EDUARDO MOURA
SÃO PAULO, SP (FOLHAPRESS) – “Graças a Deus ninguém consegue me dizer ‘não'”, disse Claudia Raia, há pouco mais de dois anos, quando ela anunciava a inauguração do _Teatral, casa de espetáculos no Complexo Aché Cultural, em Pinheiros, na zona oeste de São Paulo. O ambicioso projeto era patrocinado pela Prevent Senior.
Só que foi quando Raia disse “não” -no caso, “ele não”- ao então candidato Jair Bolsonaro que a Prevent Senior cancelou todo o projeto que a atriz comandava, que naquela altura já estava praticamente pronto.
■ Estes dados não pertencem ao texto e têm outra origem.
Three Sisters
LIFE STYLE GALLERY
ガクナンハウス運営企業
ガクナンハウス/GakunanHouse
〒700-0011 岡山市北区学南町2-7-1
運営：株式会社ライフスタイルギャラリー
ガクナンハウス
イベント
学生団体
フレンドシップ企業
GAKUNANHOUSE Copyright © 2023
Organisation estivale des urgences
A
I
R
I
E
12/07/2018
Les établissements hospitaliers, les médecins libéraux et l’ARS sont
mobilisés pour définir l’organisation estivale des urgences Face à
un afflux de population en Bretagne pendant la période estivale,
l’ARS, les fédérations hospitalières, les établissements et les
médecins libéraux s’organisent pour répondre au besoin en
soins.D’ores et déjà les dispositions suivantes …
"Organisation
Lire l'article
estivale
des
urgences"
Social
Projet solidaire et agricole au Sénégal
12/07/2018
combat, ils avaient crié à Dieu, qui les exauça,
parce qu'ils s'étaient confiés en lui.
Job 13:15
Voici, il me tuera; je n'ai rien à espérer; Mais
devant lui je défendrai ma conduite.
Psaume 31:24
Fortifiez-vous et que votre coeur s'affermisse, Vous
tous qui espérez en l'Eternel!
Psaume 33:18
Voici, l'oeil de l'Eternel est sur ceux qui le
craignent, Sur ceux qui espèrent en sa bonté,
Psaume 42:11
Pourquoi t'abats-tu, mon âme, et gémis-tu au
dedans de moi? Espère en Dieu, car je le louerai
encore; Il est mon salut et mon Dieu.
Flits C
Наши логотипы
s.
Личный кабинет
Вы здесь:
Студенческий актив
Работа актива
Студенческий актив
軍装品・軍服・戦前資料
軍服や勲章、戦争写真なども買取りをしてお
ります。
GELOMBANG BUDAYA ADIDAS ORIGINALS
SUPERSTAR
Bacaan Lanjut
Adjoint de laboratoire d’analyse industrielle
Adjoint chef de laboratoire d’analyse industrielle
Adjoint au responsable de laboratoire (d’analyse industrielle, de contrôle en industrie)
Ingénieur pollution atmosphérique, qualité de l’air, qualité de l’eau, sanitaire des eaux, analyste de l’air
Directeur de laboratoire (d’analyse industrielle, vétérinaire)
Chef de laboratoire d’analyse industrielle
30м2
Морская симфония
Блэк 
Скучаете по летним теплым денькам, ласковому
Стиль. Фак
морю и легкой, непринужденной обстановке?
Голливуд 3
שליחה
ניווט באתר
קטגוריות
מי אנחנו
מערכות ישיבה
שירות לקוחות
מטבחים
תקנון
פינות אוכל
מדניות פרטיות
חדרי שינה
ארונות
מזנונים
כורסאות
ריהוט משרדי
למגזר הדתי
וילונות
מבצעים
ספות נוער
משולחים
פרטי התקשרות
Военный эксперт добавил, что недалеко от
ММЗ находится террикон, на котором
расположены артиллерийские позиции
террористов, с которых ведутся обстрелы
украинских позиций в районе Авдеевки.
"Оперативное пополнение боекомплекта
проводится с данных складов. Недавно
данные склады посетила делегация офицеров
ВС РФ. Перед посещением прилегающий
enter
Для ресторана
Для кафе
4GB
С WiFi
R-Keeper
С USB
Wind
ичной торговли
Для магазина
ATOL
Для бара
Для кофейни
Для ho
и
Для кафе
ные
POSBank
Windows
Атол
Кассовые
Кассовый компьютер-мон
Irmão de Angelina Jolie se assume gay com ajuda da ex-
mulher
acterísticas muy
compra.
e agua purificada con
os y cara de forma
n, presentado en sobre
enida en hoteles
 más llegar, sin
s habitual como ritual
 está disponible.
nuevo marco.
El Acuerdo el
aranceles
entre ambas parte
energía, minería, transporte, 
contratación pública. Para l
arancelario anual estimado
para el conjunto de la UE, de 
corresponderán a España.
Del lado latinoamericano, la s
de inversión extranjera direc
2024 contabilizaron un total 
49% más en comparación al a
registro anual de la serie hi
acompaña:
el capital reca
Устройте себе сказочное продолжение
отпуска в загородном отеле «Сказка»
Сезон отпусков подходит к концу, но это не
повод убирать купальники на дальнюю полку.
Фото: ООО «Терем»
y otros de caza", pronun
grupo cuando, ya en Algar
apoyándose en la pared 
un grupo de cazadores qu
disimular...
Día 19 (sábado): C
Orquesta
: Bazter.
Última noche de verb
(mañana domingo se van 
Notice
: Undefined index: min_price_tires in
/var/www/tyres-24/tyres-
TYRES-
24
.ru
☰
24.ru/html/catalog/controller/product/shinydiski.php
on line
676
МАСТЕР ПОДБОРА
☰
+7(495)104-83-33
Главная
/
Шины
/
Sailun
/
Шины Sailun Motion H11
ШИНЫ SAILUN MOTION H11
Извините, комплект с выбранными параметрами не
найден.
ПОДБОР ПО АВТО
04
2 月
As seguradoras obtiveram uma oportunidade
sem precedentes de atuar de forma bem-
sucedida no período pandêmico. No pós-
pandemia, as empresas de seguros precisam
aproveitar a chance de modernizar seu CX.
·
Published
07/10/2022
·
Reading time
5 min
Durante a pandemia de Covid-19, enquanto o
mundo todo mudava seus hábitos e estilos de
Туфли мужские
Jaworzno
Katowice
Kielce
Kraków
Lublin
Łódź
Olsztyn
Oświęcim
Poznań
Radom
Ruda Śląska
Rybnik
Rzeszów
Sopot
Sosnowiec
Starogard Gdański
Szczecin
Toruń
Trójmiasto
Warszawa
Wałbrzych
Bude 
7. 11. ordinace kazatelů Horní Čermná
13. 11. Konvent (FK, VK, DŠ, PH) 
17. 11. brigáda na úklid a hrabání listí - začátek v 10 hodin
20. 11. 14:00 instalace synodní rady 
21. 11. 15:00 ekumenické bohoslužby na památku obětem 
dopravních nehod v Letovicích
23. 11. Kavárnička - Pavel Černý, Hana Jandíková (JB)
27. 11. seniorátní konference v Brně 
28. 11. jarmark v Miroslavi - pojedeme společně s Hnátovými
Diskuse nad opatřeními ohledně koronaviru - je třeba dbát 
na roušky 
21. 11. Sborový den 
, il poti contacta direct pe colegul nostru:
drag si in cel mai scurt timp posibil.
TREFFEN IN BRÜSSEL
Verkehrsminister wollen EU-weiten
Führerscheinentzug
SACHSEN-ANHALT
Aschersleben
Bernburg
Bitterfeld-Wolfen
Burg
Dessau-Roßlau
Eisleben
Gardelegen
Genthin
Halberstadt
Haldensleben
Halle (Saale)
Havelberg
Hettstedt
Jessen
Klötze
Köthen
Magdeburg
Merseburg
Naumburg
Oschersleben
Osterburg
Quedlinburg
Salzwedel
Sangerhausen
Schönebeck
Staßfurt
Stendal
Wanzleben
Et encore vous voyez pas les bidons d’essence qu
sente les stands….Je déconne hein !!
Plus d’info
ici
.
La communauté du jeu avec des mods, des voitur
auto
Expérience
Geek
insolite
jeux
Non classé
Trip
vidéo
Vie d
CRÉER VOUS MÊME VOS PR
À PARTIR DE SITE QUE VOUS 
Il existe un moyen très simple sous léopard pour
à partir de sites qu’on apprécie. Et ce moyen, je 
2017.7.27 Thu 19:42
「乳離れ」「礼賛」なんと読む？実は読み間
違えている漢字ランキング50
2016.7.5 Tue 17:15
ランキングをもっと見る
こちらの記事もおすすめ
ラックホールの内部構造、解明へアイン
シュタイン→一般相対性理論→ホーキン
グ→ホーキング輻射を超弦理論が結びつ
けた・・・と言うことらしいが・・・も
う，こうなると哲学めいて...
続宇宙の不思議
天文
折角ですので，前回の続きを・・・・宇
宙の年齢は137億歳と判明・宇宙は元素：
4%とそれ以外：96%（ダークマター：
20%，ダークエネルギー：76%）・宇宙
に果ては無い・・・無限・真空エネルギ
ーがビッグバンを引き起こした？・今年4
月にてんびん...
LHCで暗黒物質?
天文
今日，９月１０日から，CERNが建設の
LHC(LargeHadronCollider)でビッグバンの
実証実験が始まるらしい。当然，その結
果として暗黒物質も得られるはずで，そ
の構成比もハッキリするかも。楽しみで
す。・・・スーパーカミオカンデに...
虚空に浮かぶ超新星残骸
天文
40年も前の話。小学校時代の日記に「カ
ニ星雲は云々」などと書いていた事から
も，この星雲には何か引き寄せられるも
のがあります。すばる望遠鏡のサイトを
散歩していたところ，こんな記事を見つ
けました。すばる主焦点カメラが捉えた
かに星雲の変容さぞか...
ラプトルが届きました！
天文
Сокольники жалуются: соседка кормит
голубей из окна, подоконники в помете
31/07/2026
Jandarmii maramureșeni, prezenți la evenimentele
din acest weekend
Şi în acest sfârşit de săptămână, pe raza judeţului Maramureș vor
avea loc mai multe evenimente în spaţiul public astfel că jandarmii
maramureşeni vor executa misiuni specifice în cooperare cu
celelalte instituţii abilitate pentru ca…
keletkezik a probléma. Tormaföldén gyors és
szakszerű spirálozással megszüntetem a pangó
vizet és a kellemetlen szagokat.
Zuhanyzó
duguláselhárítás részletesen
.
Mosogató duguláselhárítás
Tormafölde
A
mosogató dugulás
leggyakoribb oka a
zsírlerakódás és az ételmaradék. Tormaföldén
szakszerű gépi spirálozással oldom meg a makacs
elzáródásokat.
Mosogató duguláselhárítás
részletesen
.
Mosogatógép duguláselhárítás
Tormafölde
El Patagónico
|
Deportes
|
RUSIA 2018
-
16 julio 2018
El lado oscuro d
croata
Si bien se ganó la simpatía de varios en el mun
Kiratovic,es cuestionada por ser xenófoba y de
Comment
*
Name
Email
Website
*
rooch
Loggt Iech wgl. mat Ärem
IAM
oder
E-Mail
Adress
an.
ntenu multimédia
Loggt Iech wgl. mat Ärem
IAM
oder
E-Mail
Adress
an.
Hoje enfrentando denúncias de irregularidades em meio à CPI da Covid, a Prevent Senior já demonstrava alinhamento firme a Bolsonaro também na cultura, outra importante linha de frente do bolsonarismo, mesmo antes do capitão reformado assumir o cargo que tem hoje.
No evento de agosto de 2018 que anunciou o _Teatral, Raia se gabava, com razão, de como tinha conseguido reunir e chefiar uma equipe formada por nomes de peso do meio cultural para o projeto que comandava. Entre os convocados, Adriana Calcanhotto, Rubens Ewald Filho, Ana Botafogo, José Possi Neto, Ingrid Guimarães, Rogério Flausino, Thalita Rebouças, Fernanda Gentil e Felipe Andreoli disseram “sim” à atriz.
No mês seguinte, logo antes do primeiro turno da eleição que alçou Bolsonaro ao Alvorada, Claudia Raia postou um vídeo de cinco segundos em que balança o dedo indicador de um lado para o outro e diz “ele não”.
“O que aconteceu é que, após uma postagem pessoal e apartidária nas minhas redes sociais sobre as eleições de 2018, os contratos foram cancelados, tive que cancelar apresentações, trabalhos de curadoria que já estavam fechados. Tudo isso teve um impacto não só para mim como para vários profissionais que estavam envolvidos. E não houve nenhuma explicação sobre o motivo, nada foi dito”, afirma Raia, em nota enviada a este jornal.
O projeto já estava praticamente pronto, com peças publicitárias já aprovadas e prontas para serem veiculadas. O cancelamento foi repentino -foram menos de 24 horas entre a postagem de Raia e o cancelamento do projeto, segundo Jarbas Homem de Mello, marido da atriz.
O vídeo de Raia veio em meio ao movimento #EleNão, de oposição à candidatura de Jair Bolsonaro, que ganhou repercussão na internet e nas ruas em 2018, e teve apoio de inúmeras celebridades, sobretudo mulheres, de Madonna a Sônia Braga.
Até maio deste ano, a Prevent Senior comandava a operação do teatro -havia na entrada um letreiro com o nome Teatro Prevent Senior-, que fica no mesmo prédio que o Instituto Tomie Ohtake, no Complexo Aché Cultural. De acordo com o instituto, o teatro apenas ocupa o mesmo edifício, mas nunca esteve ligado ao Tomie Ohtake.
A reportagem entrou em contato com a Prevent Senior e questionou as motivações do cancelamento do projeto, mas a única resposta que recebeu até a publicação desta reportagem foi que “o projeto era bom, mas acabou não se viabilizando”.
O diretor-executivo da Prevent Senior, Pedro Benedito Batista Júnior, prestou depoimento à CPI da Covid nesta quarta-feira.
O diretor foi convocado após denúncias de que a Prevent usou seus hospitais como laboratórios para estudos com hidroxicloroquina no tratamento da Covid. Um dossiê assinado por 15 médicos entregue à CPI confirma a denúncia e aponta que pacientes e familiares não eram consultados sobre a administração desses medicamentos.
O documento também mostra que os médicos eram obrigados a prescreverem os medicamentos, que eram enviados aos pacientes, em kits fechados, sob ameaça de serem demitidos.
O dossiê acusa ainda a Prevent Senior de alterar prontuários médicos, para ocultar eventuais problemas com o chamado tratamento precoce. Em particular, o documento menciona os casos do médico Anthony Wong e Regina Hang, mãe do empresário bolsonarista Luciano Hang -ambos morreram de Covid-19.